Avec sa trajectoire fulgurante, Virgil Abloh marquera son époque et surtout en inspirera plus d’un. À 22 ans, ce natif de l’Illinois fait son entrée dans le monde de la mode en devenant le styliste du rappeur Kanye West. Quelques années plus tard, il intègre la marque luxe italienne Fendi, et met un pied indirect dans le groupe LVMH. En 2013, il fonde Off-White, sa première marque de vêtements. Sa signature créatrice ? Apporter l’énergie de la rue, importer le streetwear dans le haut de gamme, en s’appuyant sur un graphisme fort. Le styliste va gagner différents prix prisés dans le milieu de la mode, et surtout séduire la maison Louis Vuitton qui le nomme directeur artistique en 2018. L’objectif est clair : séduire les milleniums, répondre à une jeunesse qui demande des gages d’inclusion. Pour la presse, il prendra très vite un surnom de « l’empereur du cool ».

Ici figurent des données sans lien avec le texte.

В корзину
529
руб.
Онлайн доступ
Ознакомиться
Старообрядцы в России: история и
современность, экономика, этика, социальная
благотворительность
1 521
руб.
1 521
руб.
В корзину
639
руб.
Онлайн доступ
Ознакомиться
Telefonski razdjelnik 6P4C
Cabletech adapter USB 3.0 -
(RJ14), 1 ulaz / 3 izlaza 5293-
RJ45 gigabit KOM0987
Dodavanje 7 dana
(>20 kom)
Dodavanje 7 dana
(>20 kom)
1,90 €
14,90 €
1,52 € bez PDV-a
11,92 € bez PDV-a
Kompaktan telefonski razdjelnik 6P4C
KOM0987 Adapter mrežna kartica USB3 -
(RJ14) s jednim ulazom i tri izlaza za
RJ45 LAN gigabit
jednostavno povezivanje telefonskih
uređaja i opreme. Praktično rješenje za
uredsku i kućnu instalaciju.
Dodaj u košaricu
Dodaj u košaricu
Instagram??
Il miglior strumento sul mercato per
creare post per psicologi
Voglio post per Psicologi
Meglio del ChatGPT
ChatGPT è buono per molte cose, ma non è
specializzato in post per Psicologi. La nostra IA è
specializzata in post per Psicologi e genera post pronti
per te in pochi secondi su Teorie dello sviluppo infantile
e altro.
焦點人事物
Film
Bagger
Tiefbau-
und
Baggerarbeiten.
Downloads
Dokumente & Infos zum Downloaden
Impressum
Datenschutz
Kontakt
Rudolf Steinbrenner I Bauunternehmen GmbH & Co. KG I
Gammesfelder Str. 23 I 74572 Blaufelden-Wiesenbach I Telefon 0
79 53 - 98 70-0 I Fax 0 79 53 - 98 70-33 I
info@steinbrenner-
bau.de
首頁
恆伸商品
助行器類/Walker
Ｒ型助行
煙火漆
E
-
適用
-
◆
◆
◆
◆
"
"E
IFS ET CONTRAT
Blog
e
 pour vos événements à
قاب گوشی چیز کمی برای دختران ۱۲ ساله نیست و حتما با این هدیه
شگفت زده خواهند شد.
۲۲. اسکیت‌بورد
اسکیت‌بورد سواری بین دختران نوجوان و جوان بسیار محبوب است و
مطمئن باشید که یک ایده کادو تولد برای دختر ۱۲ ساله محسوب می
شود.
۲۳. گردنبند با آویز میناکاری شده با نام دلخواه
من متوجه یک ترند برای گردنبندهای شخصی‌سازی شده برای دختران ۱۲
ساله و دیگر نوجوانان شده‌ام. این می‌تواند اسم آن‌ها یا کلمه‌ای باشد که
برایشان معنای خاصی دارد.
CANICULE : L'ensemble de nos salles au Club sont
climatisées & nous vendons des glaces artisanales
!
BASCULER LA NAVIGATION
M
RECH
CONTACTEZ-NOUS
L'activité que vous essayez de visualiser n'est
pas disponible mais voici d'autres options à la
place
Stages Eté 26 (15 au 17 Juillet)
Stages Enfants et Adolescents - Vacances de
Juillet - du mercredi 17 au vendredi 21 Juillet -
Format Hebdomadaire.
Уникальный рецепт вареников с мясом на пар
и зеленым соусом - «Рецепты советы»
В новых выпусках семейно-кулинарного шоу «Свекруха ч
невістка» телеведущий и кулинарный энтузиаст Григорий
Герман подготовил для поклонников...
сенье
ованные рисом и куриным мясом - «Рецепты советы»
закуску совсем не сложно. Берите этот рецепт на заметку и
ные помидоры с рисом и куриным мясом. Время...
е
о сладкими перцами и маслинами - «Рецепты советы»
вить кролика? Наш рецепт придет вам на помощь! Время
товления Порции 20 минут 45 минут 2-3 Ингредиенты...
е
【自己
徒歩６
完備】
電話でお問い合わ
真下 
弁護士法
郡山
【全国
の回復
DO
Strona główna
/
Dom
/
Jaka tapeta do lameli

Un créateur multidisciplinaire
Formé à l’origine en architecture et génie civil, le créateur aime la pluridisciplinarité : En 2019 le musée d’art contemporain de Chicago lui consacrait une retrospective baptisée « Figures of Speech » : on y retrouve notamment des pièces de sa première exposition solo « Pay per View », avec notamment ses détournements de panneaux publicitaires de grands groupes. De Chicago à Londres ou Tokyo, ses œuvres largement inspirées de la contre-culture sont exposées de par le monde. Et plus récemment à Paris : en 2020 la galerie Kreo présentait« Efflorescence », parmi ses dernières séries : un savant travail de la matière, le béton, tagué et graffité, et un miroir ajouré à la streetwear.
Musique, stylisme, art contemporain… l’artiste ajoute aussi la corde du design à son arc. Et dans une vision très panoramique. S’il a collaboré avec Nike, on repère ses collaborations capsules avec IKEA, dans la stratégie de la marque suédoise de rechercher des « signatures » pour ses collections tout en gardant des « prix serrés » : la collection Markerad, conçue pour les petits espaces, partira en un temps record. Baccarat, Levi’s, Vitra… les collaborations sont très diverses : il sera aussi conseiller de la marque Evian. Braun fera aussi appel à lui pour fêter ses 100 ans : 60 ans après la création du Wandanlage en 1961 par Dieter Rams, il s’empare, à sa manière de l’emblématique chaîne hifi exposée sur un mur, l’un des grands produits du design, selon l’artiste. Dans une finition chromée, le dispositif sonore évolue vers l’Art fonctionnel. « Les objets ordinaires peuvent avoir une qualité artistique si on les regarde vraiment. »
S’il a été controversé – jusqu’à parfois être accusé de plagiat –, il aura été surtout inspirant, avec une lecture ravigorante de l’époque contemporaine, faisant s’entrechoquer des énergies contraires, portant les cultures urbaines dans les plus hautes sphères.